Your goal: Hunt through the entries for the word "ring" and copy each line in which it appears.

Source records:

☆ ☆ ☆

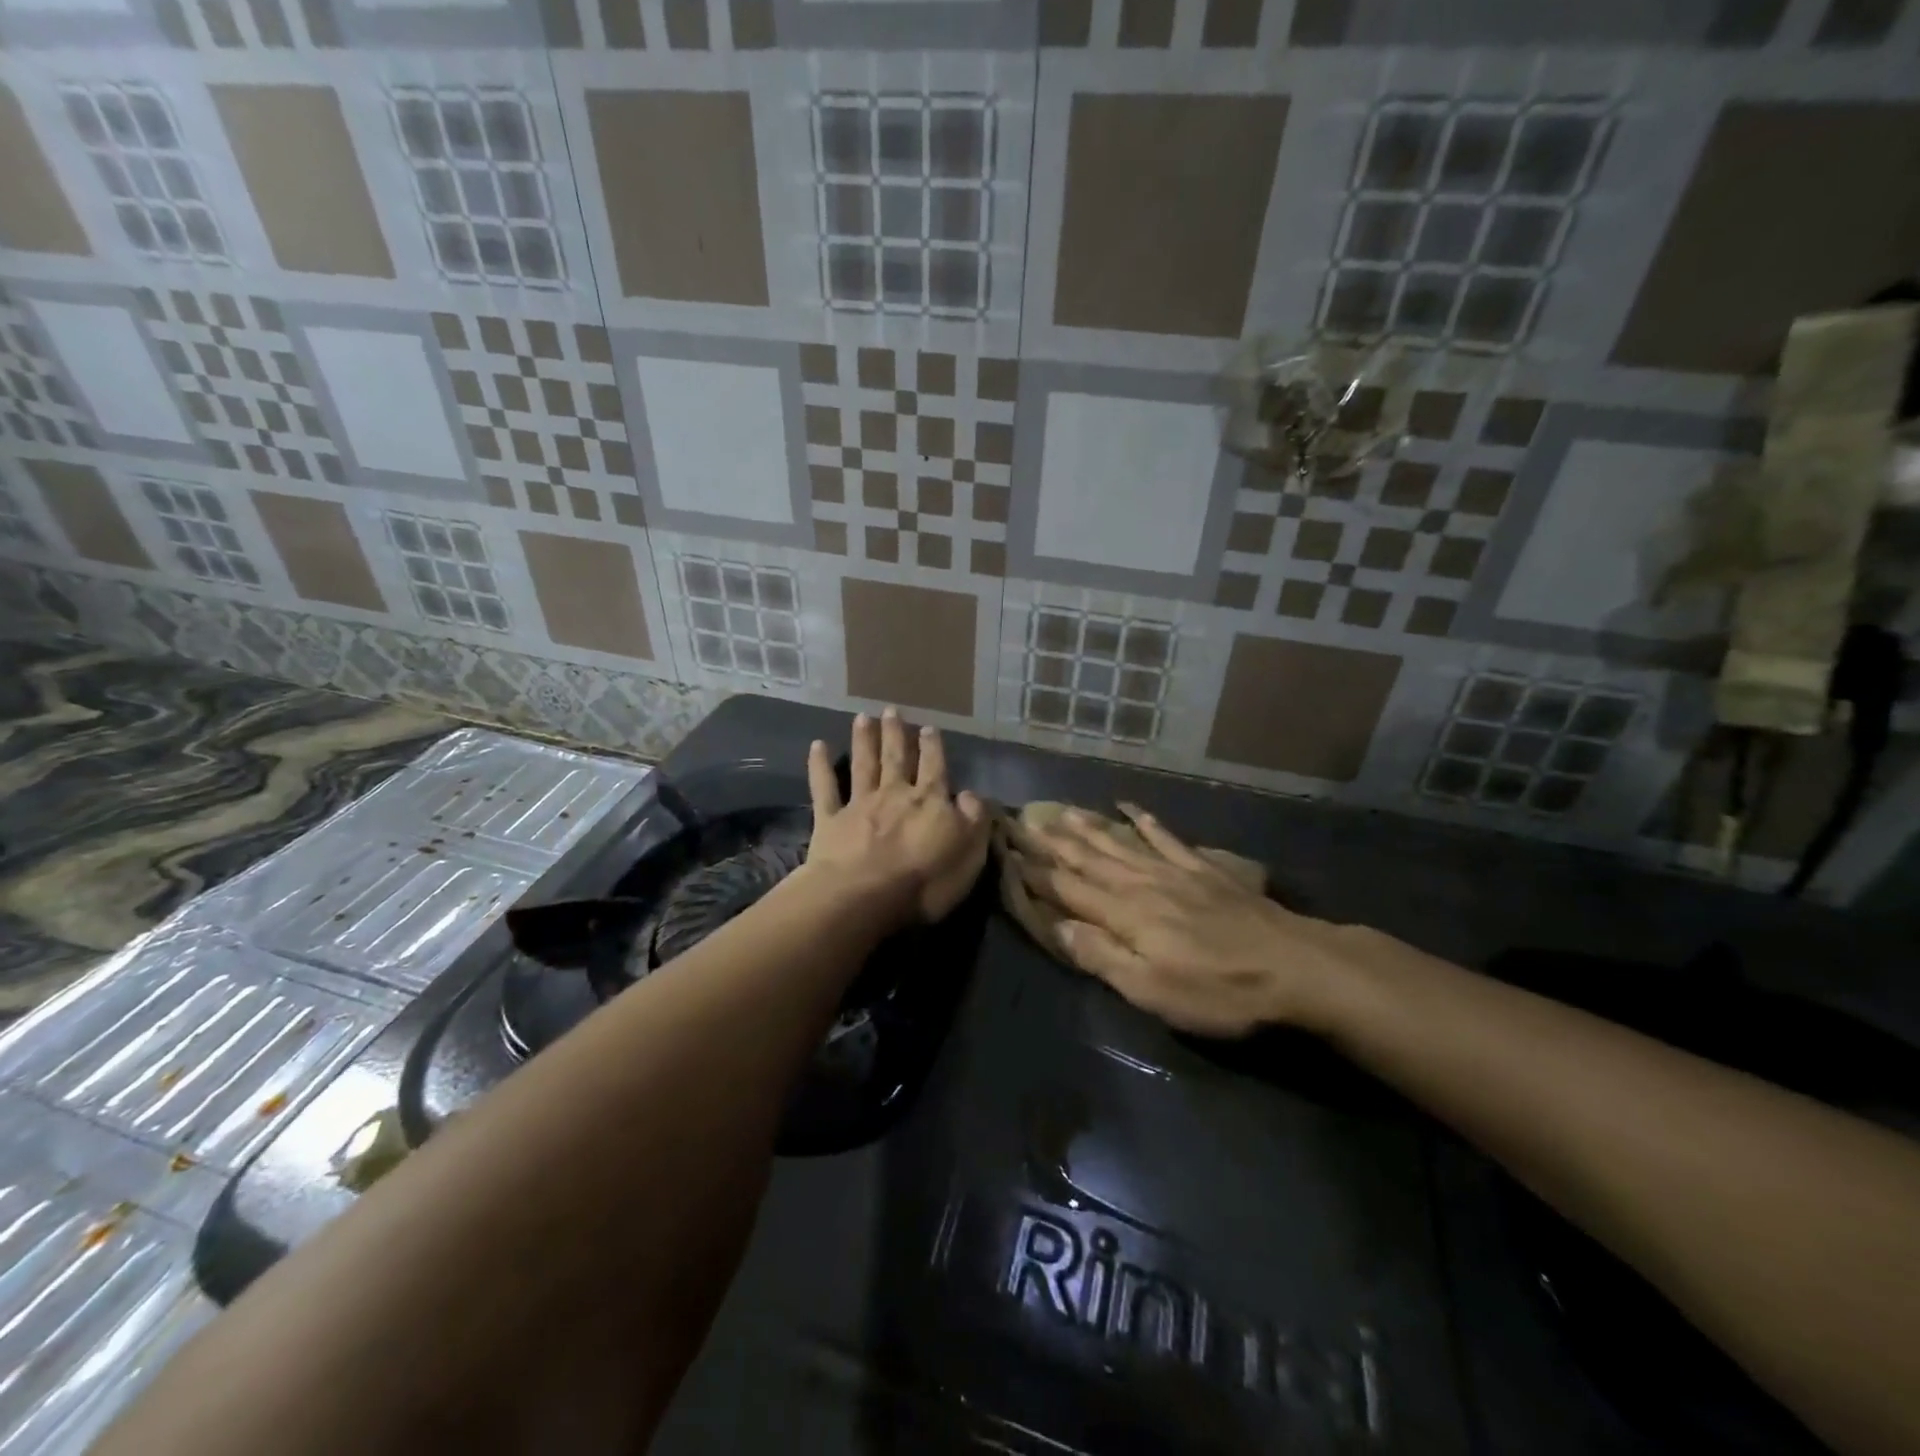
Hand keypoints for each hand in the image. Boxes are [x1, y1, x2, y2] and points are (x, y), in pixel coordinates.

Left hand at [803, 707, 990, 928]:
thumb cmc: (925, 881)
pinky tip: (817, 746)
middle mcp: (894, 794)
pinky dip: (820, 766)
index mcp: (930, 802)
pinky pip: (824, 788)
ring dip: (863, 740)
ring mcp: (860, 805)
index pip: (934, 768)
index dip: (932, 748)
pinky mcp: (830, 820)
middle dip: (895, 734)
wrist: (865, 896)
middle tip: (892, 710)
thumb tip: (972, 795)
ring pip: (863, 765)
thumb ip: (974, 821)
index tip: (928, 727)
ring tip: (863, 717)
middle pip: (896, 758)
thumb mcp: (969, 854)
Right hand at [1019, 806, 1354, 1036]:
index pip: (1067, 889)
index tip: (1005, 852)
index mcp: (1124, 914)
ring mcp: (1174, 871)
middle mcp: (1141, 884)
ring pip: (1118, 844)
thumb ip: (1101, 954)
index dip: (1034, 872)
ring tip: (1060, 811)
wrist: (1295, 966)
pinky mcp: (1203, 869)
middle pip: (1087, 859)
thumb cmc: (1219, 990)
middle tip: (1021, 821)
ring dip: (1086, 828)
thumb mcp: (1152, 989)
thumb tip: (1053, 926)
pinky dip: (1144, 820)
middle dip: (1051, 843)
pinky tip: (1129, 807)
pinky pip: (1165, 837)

☆ ☆ ☆

Expected answer:
ring dip: (863, 740)
ring mcp: (860, 805)
ring pip: (863, 765)
ring tip: (863, 717)
ring mcp: (1174, 871)
ring pip: (1118, 844)
ring tip: (1060, 811)
ring dip: (1086, 828)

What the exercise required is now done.